Posted by: james governor | July 25, 2005 at 02:28 AM
James,
Thanks for the comment. In fact, we do make mention in the chapter that blogging has so far been at its best during crisis such as the tsunami, going back to 9/11. But this is a book about why businesses should blog and we are looking for companies that used blogs during a crisis in their businesses. We've yalked about companies like Electronics Art and Kryptonite that were hurt by ignoring blogs during a crisis. We are looking for stories of companies that used blogging to lessen damage. This is of course a lesser crisis than the tsunami, or even David Koch being lost on a mountain, but business is the central focus of the book.
Posted by: shel Israel | July 25, 2005 at 06:51 AM
that's all understood. perhaps a different word than crisis? maybe i am just a bit sensitive at the moment, living in London and all. its hard to give a hoot about folks like Kryptonite, and problems of their own making...
how about blogging in a PR shitstorm.
Posted by: james governor | July 25, 2005 at 07:05 AM
Hello:
I see that you are using Kryptonite as an example in your book.
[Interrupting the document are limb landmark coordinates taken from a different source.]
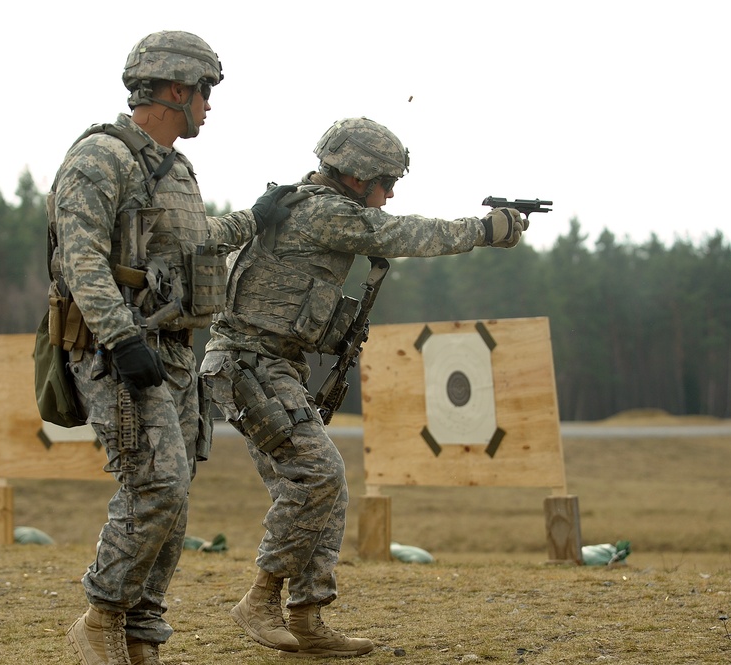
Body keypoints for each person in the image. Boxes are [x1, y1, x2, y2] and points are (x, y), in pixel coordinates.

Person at [199, 116, 527, 658]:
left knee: (321, 485)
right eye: (386, 180)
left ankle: (307, 617)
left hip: (266, 366)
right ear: (357, 176)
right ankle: (261, 600)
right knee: (317, 475)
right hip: (249, 365)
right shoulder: (324, 211)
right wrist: (485, 230)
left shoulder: (304, 204)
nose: (391, 192)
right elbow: (403, 234)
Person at [49, 31, 293, 665]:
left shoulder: (173, 166)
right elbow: (82, 260)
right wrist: (123, 338)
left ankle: (141, 633)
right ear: (177, 90)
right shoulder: (100, 158)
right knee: (155, 484)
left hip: (176, 352)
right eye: (206, 92)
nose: (210, 106)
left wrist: (256, 218)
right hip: (121, 353)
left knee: (175, 494)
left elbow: (198, 241)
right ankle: (100, 619)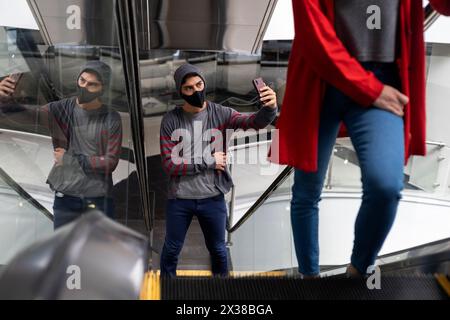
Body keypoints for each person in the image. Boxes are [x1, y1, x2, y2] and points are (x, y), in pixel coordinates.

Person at [271, 0, 450, 278]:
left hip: (383, 81)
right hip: (321, 76)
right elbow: (311, 31)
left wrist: (374, 89)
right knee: (306, 191)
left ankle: (358, 268)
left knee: (386, 186)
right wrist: (370, 90)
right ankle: (309, 278)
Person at [159, 63, 277, 277]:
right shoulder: (170, 120)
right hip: (180, 199)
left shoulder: (221, 113)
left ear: (204, 83)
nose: (196, 91)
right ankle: (167, 288)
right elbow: (169, 165)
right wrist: (208, 160)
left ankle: (221, 291)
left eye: (199, 84)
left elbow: (254, 123)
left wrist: (269, 108)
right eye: (188, 88)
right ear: (180, 91)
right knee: (172, 249)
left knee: (218, 250)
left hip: (213, 197)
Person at [45, 60, 122, 229]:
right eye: (82, 81)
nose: (84, 87)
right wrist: (4, 96)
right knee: (64, 249)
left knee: (99, 250)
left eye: (92, 85)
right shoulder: (60, 108)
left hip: (98, 197)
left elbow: (110, 162)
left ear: (102, 88)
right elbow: (23, 113)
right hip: (66, 195)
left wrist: (70, 160)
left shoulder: (111, 117)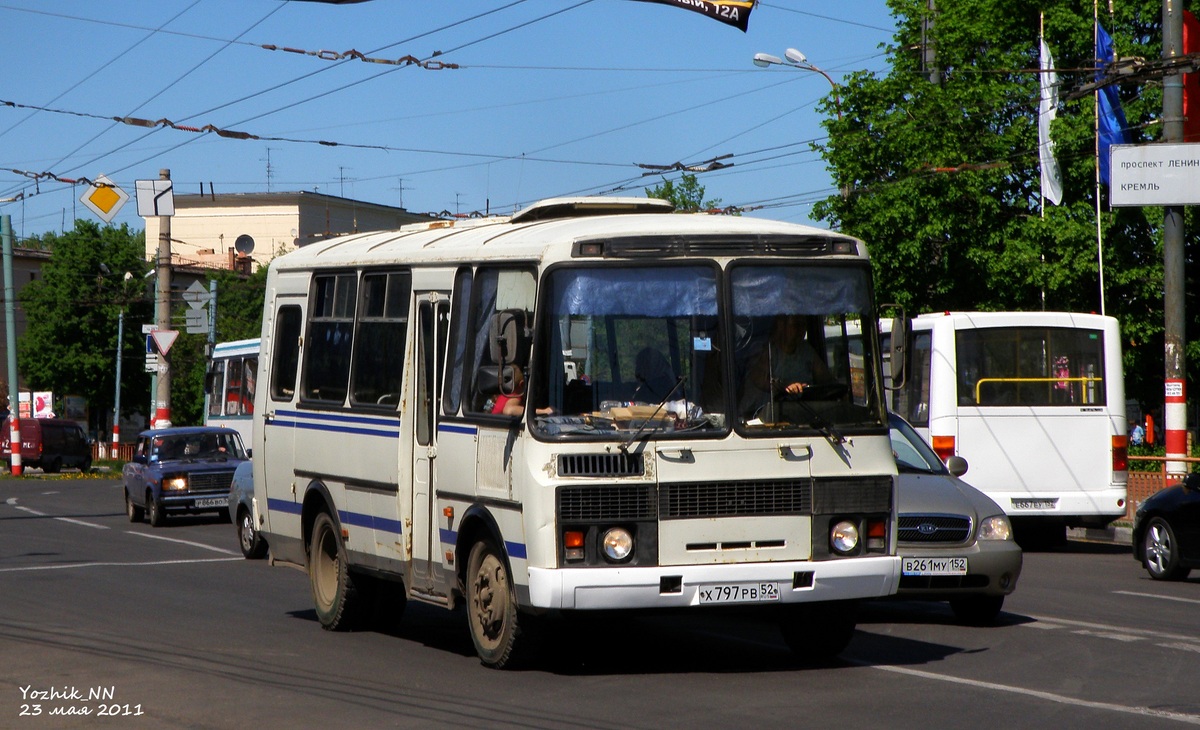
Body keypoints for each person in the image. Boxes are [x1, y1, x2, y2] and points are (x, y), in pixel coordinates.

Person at [741, 314, 832, 418]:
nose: (801, 330)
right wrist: (786, 387)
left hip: (802, 416)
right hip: (761, 417)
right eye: (796, 325)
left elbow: (826, 379)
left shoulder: (806, 351)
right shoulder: (765, 349)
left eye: (804, 325)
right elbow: (760, 379)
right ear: (781, 325)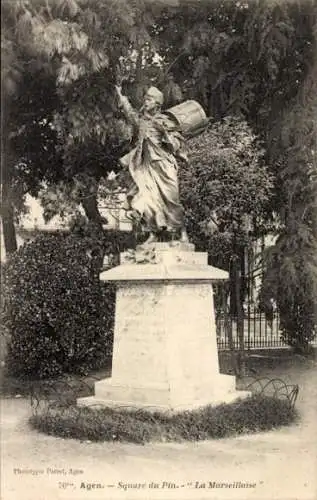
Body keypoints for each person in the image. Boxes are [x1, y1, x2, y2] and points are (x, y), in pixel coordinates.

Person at [115, 84, 189, 245]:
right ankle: (153, 234)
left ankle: (182, 232)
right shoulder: (142, 122)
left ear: (157, 103)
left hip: (164, 165)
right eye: (145, 99)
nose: (146, 102)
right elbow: (130, 114)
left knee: (172, 199)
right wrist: (121, 96)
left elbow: (177, 145)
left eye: (149, 99)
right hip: (147, 167)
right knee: (148, 201)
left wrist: (166, 135)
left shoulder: (165, 121)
Please do feel free to contact me for any information you may need.
Donna Tocci
Kryptonite
Posted by: Donna Tocci | July 25, 2005 at 07:58 AM
Hi Shel,
as you might have noticed I write a corporate blog and you might call an attack on one's brand a crisis. I just created a new brand and launched it in no time through my independant blog on http://a2o.blogg.de.
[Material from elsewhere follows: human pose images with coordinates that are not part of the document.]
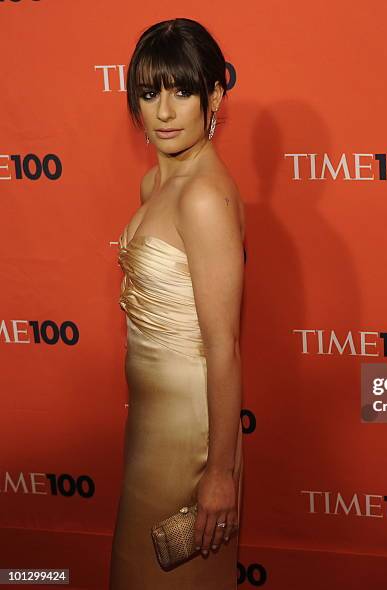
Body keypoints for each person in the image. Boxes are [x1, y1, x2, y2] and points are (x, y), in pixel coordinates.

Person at [109, 17, 245, 589]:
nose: (164, 111)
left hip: (188, 437)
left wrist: (218, 473)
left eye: (182, 90)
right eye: (149, 92)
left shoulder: (204, 198)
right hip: (150, 425)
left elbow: (223, 346)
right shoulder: (155, 185)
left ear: (213, 96)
Luckily I hadn't launched my blog under my own domain, thus the blog stayed intacted and changing the brand was just a matter of design.
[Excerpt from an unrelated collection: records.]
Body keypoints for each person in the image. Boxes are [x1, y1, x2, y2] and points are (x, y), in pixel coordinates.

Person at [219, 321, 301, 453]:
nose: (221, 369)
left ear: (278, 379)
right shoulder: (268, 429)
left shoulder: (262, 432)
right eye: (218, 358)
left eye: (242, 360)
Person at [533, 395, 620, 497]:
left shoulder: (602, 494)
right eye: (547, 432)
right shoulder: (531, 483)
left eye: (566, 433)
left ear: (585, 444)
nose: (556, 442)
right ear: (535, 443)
I had a splendid start with my new site http://silkester.de and the attacker will have a pretty hard time with the google-memory. He hasn't really realized what I was doing with my blog. What and why you should blog is pretty unknown in Germany. There are only a few who understand the techniques and use it appropriate for their purposes.
There is a crisis on a potatoe called Linda, which is doomed to small private gardens, if farmer Karsten Ellenberg won't succeed. At present farmer Ellenberg has better cards than the potatoe grower Europlant. My blog is just one of the main sources in google on the first results of the subject and still there seems to be little to no response.
You're right, when you say, German entrepreneurs stick to privacy, but at times they need to communicate. If they stumble into it like jamba did it on Spreeblick, they happen to appear on major magazines and in major TV-shows. Since then cancel all abos or the information on refund for parents is easily found in search engines and commonly known by now. I don't think jamba would have had a chance to prevent if they had put up a blog. It is a matter of their business modell not one of communication.
Posted by: Silke Schümann | July 25, 2005 at 04:13 PM
(careens back on topic)
The folks over at Bigha did a nice job when the green-laser-on-airliner incident occurred. It looks like their blog has been deprecated from the home page (traded notes on Noah Acres regarding this a bit back; it was apparently for layout/aesthetic reasons, whatever).
That being said, Bigha's handling via their blog of the crisis they were facing at the time was exemplary.
http://www.bigha.com/blog/archives/000061.php?139
http://www.bigha.com/blog/archives/000064.php
etc.
Posted by: Christopher Carfi | July 26, 2005 at 02:40 PM
Christopher, thanks for the suggestion and we did check it out. I agree with you that bigha handled press unuendos pretty well, but unless there is more to the story, I'm not certain what the crisis was. Is there something you can add?